Miał w organizmie prawie dwa promile alkoholu i wybrał się na świąteczną przejażdżkę. Na szczęście w porę przerwaną dzięki zdecydowanej reakcji jednego z mieszkańców.
Sytuacja miała miejsce pierwszego dnia Świąt Bożego Narodzenia około godz. 3.30 w nocy. Pod jeden z lokali w Kędzierzynie-Koźlu podjechał samochód marki Audi. Wyszedł z niego wyraźnie pijany kierowca, który niebawem postanowił z powrotem wsiąść za kierownicę. Wtedy zareagował mężczyzna, który przyglądał się całej sytuacji.

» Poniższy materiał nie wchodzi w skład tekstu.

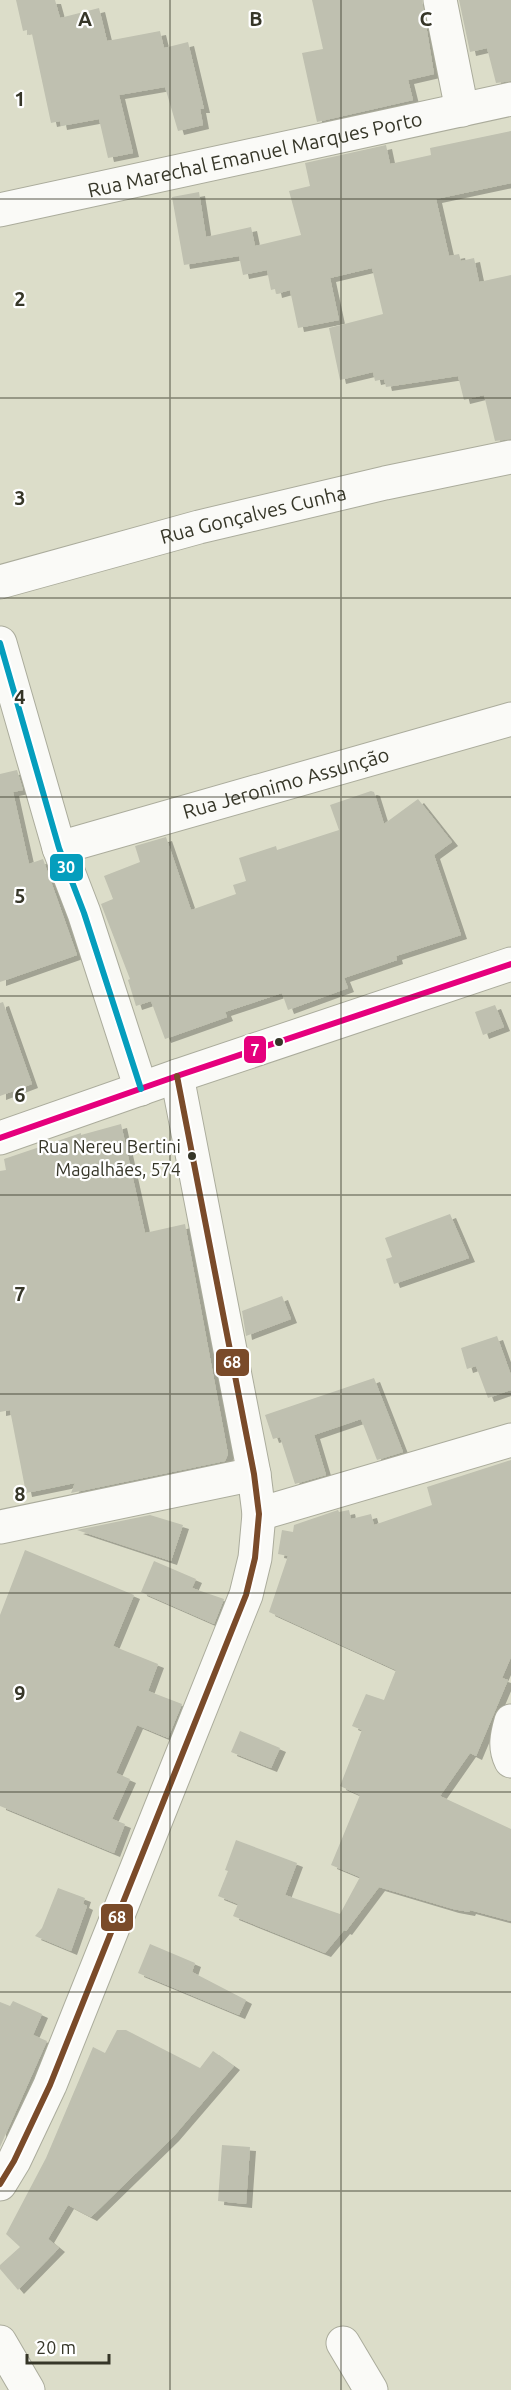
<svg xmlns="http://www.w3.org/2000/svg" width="511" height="2390" font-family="Ubuntu,sans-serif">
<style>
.building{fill:#bfc0b0;filter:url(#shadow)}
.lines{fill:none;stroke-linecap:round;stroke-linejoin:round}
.minor-casing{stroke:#abac9c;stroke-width:35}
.minor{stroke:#fafaf7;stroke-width:33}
.bus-1-casing{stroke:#fff;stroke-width:10}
.bus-2-casing{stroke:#fff;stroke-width:10}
.bus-3-casing{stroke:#fff;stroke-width:10}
.bus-1{stroke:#e5007d;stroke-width:6}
.bus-2{stroke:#059ebd;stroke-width:6}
.bus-3{stroke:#7a4b2a;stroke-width:6}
.grid{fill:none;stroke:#363628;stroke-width:1.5;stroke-opacity:0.55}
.bus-dot{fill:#363628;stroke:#fff;stroke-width:2}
.labels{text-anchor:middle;stroke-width:4.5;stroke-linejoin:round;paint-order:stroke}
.bus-label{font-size:18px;fill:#363628;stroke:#fff;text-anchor:end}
.street-label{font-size:20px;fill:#363628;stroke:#fff}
.grid-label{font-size:20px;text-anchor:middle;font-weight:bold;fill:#363628;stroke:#fff;stroke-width:4.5;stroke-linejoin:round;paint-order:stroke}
.line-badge{stroke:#fff;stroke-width:2}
.badge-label{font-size:16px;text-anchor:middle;font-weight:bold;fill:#fff}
</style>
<defs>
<filter id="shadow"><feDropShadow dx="6" dy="4" stdDeviation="0" flood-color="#0004"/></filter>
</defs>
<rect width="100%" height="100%" fill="#dcddc9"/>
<!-- building -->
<path class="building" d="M16,0H55L60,18L99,8L107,41L160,31L164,48L188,42L204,109H200L203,125L178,131L165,87L119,95L133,153L108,158L99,119L61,126L60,121L51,123L32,34L27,35V30L23,31Z
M312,0H422L434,74L408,80L413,100L317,122L302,53L323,49Z
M459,0H511V81L496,83L487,48L470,52Z
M511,131V183L436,199L449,256L459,254L461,261L474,258L479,282L511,275V439L495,441L484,395L464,400L458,376L386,387L384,379L375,381L373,372L340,380L329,328L383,314L372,268L330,278L339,320L298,328L290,290L276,294L275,289L271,290L267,270L243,275L239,256L184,265L172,197L199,192L206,237L251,227L255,246L301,235L289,191L310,186L305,163L386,145L390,164L431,155L430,148Z
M17,770L23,790L13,792L29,864L43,859L77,955L0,982V774Z
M371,791L374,792L384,824L418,799L452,842L434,855L461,935L396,956L397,960L344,978L348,988L288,1010L282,993L225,1012L227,1017L165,1039L151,1001L136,1006L128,980L130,979L101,904L113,899L104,876L140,862L135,846L166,837L191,910L236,894L233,885L246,881L239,858L276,846L277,850L339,830L330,805Z
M3,1002L32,1084L0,1096V1003Z
M495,1005L504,1027L483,1035L475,1012Z
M121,1124L145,1233L185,1224L228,1454L225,1461L71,1493L75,1483L26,1493L10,1410L0,1412V1171L6,1170L4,1159L81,1133V1135Z
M450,1214L469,1258L394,1284L386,1259L392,1257L385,1238Z
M282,1296L291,1319L246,1336L242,1311Z
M497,1336L511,1375V1390L488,1398L476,1366L467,1369L461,1348Z
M374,1378L403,1452L377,1460L361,1419L314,1435L326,1475L295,1484L280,1437L273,1439L265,1415Z
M511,1460V1657L502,1678L508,1680L476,1756L470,1753L440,1796L511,1829V1921L470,1910L469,1912L453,1909L379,1887L346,1931L344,1930L325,1953L233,1916L238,1904L218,1896L228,1871L225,1870L236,1840L297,1863L285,1895L340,1914L360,1877L331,1865L360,1795L340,1786L362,1730L352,1726L366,1694L384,1700L396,1670L269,1612L288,1556L278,1554L282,1530L293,1532L294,1525L338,1510L339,1512L349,1510L351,1519L371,1514L374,1525L432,1505L427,1487Z
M150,1515L183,1525L171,1561L77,1530Z
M25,1550L134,1595L113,1646L158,1664L148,1691L182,1704L168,1738L137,1725L116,1773L130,1779L112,1819L125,1824L114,1853L0,1806V1615Z
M154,1561L196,1579L192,1588L224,1599L214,1624L141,1592Z
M240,1731L280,1748L271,1768L231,1752Z
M58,1888L85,1898L83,1904L87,1906L71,1951L35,1936L42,1928Z
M150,1944L195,1963L192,1972L246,2000L239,2015L138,1973Z
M13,2001L42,2014L33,2035L47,2041L0,2147V2002L10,2006Z
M117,2030H126L200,2068L213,2051L234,2066L173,2137L91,2217L68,2205L48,2239L59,2248L18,2290L0,2269V2265L20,2247L6,2234L46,2158L93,2047L105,2053Z
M222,2145L250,2147L246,2204L218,2201Z"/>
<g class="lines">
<defs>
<g id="minor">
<path d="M440,0L462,110"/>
<path id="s1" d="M0,210L511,99"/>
<path id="s2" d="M0,582L199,527L385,483L511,457"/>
<path d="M0,643L59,848L84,913L141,1089"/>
<path id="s3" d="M59,848L511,719"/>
<path d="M0,1138L177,1076L511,964"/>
<path d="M259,1514L511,1440"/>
<path d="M0,1527L254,1474"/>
<path d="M511,1721C507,1735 504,1747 511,1761"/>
<path d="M0,2184L14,2161L50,2085L246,1595L255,1558L259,1514L254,1474L177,1076"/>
<path d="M0,2342L28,2390"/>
<path d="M343,2343L371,2390"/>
</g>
</defs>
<!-- minor casing -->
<use href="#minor" class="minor-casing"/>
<!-- minor -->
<use href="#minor" class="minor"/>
<defs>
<path id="bus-1" d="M0,1138L177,1076L511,964"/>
<path id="bus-2" d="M0,643L59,848L84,913L141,1089"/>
<path id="bus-3" d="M0,2184L14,2161L50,2085L246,1595L255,1558L259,1514L254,1474L177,1076"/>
</defs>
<!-- bus-1 casing -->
<use href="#bus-1" class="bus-1-casing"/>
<!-- bus-2 casing -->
<use href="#bus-2" class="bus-2-casing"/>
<!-- bus-3 casing -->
<use href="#bus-3" class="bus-3-casing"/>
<!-- bus-1 -->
<use href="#bus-1" class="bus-1"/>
<!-- bus-2 -->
<use href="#bus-2" class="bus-2"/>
<!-- bus-3 -->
<use href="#bus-3" class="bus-3"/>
</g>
<!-- grid -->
<path class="grid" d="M170,0V2390M341,0V2390M0,199H511M0,398H511M0,598H511M0,797H511M0,996H511M0,1195H511M0,1394H511M0,1593H511M0,1792H511M0,1992H511M0,2191H511"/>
<!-- markers -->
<g class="bus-dot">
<circle cx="279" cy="1042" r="5"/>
<circle cx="192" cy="1156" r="5"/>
</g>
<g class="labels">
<!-- bus labels -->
<g class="bus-label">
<text x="181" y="1153">Rua Nereu Bertini<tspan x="181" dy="23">Magalhães, 574</tspan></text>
</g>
<!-- street labels -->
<g class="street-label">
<text dy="7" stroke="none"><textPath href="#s1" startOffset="261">Rua Marechal Emanuel Marques Porto</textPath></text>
<text dy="7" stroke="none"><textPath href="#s2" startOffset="262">Rua Gonçalves Cunha</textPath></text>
<text dy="7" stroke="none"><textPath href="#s3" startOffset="236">Rua Jeronimo Assunção</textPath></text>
</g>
</g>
<g class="grid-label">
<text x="85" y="26">A</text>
<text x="256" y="26">B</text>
<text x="426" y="26">C</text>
<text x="20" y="106">1</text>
<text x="20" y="306">2</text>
<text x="20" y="505">3</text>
<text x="20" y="704">4</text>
<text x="20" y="903">5</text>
<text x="20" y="1102">6</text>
<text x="20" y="1301">7</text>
<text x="20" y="1501">8</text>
<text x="20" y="1700">9</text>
</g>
<g class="line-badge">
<rect x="49" y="853" width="35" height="29" rx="6" fill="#059ebd"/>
<rect x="243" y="1035" width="24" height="29" rx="6" fill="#e5007d"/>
<rect x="215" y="1348" width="35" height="29" rx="6" fill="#7a4b2a"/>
<rect x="100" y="1903" width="34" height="29" rx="6" fill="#7a4b2a"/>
</g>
<g class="badge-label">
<text x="66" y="873">30</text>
<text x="255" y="1056">7</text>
<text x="232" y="1368">68</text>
<text x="117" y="1923">68</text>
</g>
<!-- scale -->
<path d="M27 2354v9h82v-9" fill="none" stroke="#363628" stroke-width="3"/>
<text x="36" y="2354" font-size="18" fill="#363628" stroke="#ffffff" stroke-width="4.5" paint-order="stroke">20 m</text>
</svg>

- Zabierając kluczyki, uniemożliwił mu jazdę, o czym powiadomił policjantów. Funkcjonariusze, którzy przyjechali na miejsce sprawdzili trzeźwość kierowcy. Badanie wykazało, że miał on prawie 2 promile alkoholu w organizmie – relacjonuje podkomisarz Magdalena Nakoneczna z kędzierzyńsko-kozielskiej policji.
Od czwartku do niedzieli na drogach naszego powiatu policjanci odnotowali jedną kolizję. Mundurowi zatrzymali 3 dowody rejestracyjne, a także sprawdzili stan trzeźwości ponad 400 kierowców. Troje z nich zdecydowało się usiąść za kierownicą po alkoholu.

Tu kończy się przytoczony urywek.